** start **

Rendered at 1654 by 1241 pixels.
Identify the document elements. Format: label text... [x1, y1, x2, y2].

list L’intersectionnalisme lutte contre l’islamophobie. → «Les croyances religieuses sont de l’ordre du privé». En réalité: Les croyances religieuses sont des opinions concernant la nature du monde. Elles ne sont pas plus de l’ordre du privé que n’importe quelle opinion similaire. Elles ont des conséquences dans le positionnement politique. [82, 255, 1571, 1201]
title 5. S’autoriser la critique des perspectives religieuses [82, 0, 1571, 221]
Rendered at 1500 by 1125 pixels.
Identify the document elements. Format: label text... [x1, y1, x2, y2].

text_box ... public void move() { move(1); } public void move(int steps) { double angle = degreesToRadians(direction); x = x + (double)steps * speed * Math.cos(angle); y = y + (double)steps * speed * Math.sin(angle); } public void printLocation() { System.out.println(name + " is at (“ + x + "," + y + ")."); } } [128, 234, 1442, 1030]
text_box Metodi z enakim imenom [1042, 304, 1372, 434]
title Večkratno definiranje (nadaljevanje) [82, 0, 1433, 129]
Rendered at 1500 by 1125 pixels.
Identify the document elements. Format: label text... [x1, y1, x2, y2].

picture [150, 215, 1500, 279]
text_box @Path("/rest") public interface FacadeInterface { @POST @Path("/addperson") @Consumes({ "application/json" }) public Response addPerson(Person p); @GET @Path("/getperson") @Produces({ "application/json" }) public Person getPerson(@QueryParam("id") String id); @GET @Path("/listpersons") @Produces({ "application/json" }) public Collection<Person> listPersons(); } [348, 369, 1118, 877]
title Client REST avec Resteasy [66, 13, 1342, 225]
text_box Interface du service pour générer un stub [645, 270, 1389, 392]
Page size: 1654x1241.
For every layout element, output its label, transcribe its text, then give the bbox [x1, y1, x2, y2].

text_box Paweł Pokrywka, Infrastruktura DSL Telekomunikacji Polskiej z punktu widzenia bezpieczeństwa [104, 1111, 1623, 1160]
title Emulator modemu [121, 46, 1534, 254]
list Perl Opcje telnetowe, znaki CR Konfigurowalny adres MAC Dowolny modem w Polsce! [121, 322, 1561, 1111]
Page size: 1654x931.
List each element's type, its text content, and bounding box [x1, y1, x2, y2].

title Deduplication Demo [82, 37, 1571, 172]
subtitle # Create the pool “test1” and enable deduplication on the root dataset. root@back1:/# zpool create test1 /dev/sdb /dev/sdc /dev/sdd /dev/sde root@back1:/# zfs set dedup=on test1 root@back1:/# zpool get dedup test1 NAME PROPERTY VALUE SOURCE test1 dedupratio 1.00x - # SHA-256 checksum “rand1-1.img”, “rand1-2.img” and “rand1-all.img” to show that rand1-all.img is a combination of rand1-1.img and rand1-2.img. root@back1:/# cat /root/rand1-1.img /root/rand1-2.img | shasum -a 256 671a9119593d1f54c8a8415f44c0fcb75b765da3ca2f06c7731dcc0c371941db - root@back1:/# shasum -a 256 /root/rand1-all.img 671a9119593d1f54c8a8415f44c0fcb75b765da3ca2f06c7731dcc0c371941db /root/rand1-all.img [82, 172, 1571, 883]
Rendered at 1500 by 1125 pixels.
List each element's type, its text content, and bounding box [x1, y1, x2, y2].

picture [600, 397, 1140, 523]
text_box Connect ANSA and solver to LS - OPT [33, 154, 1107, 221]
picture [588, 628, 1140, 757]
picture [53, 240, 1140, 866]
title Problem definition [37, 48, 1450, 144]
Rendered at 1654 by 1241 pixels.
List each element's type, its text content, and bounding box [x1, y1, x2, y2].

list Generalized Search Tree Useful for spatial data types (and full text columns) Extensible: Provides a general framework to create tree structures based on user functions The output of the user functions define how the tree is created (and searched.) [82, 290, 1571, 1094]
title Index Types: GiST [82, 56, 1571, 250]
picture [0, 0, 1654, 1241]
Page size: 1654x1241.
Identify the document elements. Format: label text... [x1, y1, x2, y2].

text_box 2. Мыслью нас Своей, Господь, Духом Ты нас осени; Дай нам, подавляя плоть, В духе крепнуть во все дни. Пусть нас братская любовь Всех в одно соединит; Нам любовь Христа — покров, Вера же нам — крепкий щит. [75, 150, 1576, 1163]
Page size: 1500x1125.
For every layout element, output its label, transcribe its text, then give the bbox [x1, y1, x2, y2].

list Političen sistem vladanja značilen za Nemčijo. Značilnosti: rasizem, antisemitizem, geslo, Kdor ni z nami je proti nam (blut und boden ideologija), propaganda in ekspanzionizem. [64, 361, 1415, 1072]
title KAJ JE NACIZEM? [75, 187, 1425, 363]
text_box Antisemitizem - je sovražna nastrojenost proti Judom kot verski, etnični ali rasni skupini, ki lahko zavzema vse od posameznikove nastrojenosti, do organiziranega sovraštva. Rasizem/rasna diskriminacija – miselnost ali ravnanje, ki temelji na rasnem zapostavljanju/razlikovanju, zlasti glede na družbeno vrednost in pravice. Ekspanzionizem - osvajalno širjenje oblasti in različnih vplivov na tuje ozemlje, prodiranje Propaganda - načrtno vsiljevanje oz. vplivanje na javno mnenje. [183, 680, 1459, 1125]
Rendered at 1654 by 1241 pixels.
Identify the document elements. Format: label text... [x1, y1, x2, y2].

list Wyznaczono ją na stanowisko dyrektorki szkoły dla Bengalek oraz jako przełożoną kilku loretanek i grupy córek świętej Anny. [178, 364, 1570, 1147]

** end **

Write out the material word for word, from its first line through the line with "title 5. S’autoriser", including both.

*Answer to the task*
Rendered at 1654 by 1241 pixels.
Identify the document elements. Format: label text... [x1, y1, x2, y2].

list L’intersectionnalisme lutte contre l’islamophobie. → «Les croyances religieuses sont de l’ordre du privé». En réalité: Les croyances religieuses sont des opinions concernant la nature du monde. Elles ne sont pas plus de l’ordre du privé que n’importe quelle opinion similaire. Elles ont des conséquences dans le positionnement politique. [82, 255, 1571, 1201]
title 5. S’autoriser la critique des perspectives religieuses [82, 0, 1571, 221]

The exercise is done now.